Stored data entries

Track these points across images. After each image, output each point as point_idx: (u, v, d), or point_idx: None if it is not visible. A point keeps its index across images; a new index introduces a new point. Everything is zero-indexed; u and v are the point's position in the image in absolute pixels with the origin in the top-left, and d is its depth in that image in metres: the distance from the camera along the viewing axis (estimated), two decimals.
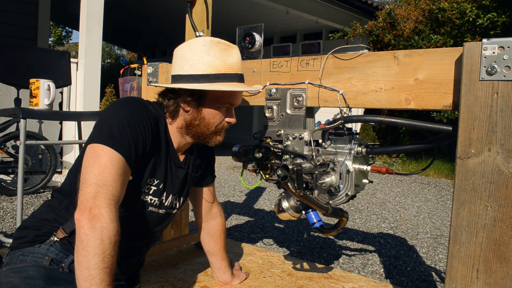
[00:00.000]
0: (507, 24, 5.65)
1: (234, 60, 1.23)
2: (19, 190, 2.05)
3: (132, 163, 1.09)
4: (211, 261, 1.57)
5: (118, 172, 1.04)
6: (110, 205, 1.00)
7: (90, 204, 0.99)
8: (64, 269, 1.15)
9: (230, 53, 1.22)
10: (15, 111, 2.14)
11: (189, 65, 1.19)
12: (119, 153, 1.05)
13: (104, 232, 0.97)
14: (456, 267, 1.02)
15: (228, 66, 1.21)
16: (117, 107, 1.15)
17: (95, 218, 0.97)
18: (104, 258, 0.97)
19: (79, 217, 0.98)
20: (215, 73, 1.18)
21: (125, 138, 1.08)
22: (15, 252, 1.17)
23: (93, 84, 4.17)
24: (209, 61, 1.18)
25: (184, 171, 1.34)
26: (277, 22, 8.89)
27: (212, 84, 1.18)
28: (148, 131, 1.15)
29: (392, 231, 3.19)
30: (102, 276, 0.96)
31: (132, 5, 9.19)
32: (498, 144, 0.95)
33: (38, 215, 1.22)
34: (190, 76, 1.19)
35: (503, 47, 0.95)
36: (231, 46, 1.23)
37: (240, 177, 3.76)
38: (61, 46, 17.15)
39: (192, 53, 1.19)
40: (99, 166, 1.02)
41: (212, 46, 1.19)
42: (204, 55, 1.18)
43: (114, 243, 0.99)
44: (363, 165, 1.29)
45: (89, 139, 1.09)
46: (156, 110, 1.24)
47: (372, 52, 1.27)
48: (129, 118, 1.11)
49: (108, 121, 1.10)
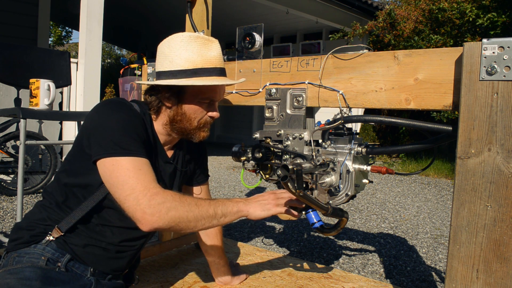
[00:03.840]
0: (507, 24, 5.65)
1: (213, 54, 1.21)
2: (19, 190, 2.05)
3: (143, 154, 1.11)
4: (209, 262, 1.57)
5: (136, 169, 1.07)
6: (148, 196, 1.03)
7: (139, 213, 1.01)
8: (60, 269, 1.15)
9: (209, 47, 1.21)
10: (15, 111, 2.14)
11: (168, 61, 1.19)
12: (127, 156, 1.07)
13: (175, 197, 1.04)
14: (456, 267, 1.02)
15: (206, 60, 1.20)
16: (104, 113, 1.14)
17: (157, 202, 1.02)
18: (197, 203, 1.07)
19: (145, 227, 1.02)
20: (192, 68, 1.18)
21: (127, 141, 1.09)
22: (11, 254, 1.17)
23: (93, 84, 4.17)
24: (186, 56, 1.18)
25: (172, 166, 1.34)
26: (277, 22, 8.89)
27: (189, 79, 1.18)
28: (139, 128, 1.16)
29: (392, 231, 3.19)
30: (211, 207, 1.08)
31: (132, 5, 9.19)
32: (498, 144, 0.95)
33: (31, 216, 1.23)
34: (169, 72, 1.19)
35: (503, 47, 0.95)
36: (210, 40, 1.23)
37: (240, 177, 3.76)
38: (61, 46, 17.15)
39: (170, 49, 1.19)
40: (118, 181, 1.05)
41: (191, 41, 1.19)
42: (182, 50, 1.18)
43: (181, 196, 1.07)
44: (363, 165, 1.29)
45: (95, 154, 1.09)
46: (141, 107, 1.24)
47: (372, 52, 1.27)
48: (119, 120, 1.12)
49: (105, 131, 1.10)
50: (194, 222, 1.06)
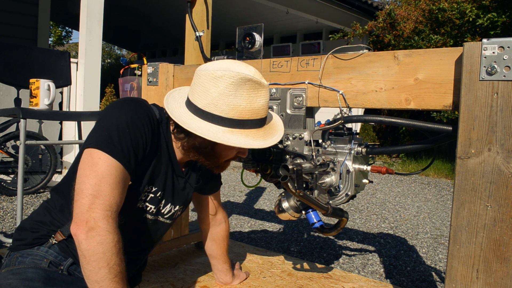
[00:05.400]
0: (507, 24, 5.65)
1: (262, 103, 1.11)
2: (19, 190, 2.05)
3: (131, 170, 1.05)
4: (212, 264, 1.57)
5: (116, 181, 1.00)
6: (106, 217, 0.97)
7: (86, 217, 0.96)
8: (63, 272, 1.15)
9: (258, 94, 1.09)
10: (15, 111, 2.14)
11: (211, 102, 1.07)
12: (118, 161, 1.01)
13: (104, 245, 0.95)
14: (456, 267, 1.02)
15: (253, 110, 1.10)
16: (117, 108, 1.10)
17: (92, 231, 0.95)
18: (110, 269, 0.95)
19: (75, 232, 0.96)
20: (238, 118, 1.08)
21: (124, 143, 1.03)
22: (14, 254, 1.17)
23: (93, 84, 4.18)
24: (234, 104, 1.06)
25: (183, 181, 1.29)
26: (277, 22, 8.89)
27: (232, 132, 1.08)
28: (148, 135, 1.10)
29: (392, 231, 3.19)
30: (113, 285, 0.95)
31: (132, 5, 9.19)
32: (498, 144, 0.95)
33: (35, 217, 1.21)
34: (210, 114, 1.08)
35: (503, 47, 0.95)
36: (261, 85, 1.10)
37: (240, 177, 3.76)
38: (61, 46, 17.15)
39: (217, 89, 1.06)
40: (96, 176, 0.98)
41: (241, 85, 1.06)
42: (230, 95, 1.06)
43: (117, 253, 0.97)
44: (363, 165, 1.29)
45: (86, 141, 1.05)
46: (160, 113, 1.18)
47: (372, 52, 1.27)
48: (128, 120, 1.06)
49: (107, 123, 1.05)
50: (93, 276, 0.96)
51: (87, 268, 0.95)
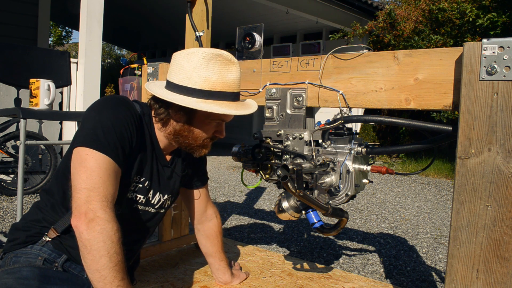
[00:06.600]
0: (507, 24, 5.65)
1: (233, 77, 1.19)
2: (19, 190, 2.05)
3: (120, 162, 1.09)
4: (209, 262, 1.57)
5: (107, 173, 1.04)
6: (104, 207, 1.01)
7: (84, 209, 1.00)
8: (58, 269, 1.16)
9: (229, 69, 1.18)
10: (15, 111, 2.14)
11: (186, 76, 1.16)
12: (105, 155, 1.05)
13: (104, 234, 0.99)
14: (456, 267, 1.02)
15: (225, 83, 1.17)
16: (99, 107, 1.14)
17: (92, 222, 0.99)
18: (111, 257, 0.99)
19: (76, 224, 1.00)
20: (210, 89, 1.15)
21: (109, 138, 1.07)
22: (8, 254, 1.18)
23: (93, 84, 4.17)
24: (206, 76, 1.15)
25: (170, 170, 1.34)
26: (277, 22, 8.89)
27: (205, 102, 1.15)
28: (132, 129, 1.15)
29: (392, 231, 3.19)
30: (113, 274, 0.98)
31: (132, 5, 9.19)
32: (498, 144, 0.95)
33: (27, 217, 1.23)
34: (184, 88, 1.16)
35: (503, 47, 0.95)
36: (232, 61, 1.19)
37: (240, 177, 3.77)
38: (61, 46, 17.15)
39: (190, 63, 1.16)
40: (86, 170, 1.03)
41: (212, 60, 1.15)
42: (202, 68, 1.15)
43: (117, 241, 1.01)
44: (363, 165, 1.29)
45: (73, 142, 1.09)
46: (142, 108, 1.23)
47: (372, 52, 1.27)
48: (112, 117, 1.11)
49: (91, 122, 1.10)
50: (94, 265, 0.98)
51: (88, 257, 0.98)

## Your objective
Give back exactly the lines above starting at the line where "30: (102, 276, 0.96)" appears and ending at the line where "49: (108, 121, 1.10)" appears, both included, with no other lines.

## Response below
30: (102, 276, 0.96)
31: (132, 5, 9.19)
32: (498, 144, 0.95)
33: (38, 215, 1.22)
34: (190, 76, 1.19)
35: (503, 47, 0.95)
36: (231, 46, 1.23)
37: (240, 177, 3.76)
38: (61, 46, 17.15)
39: (192, 53, 1.19)
40: (99, 166, 1.02)
41: (212, 46, 1.19)
42: (204, 55, 1.18)
43: (114, 243, 0.99)
44: (363, 165, 1.29)
45: (89, 139, 1.09)
46: (156, 110, 1.24)
47: (372, 52, 1.27)
48: (129, 118, 1.11)
49: (108, 121, 1.10)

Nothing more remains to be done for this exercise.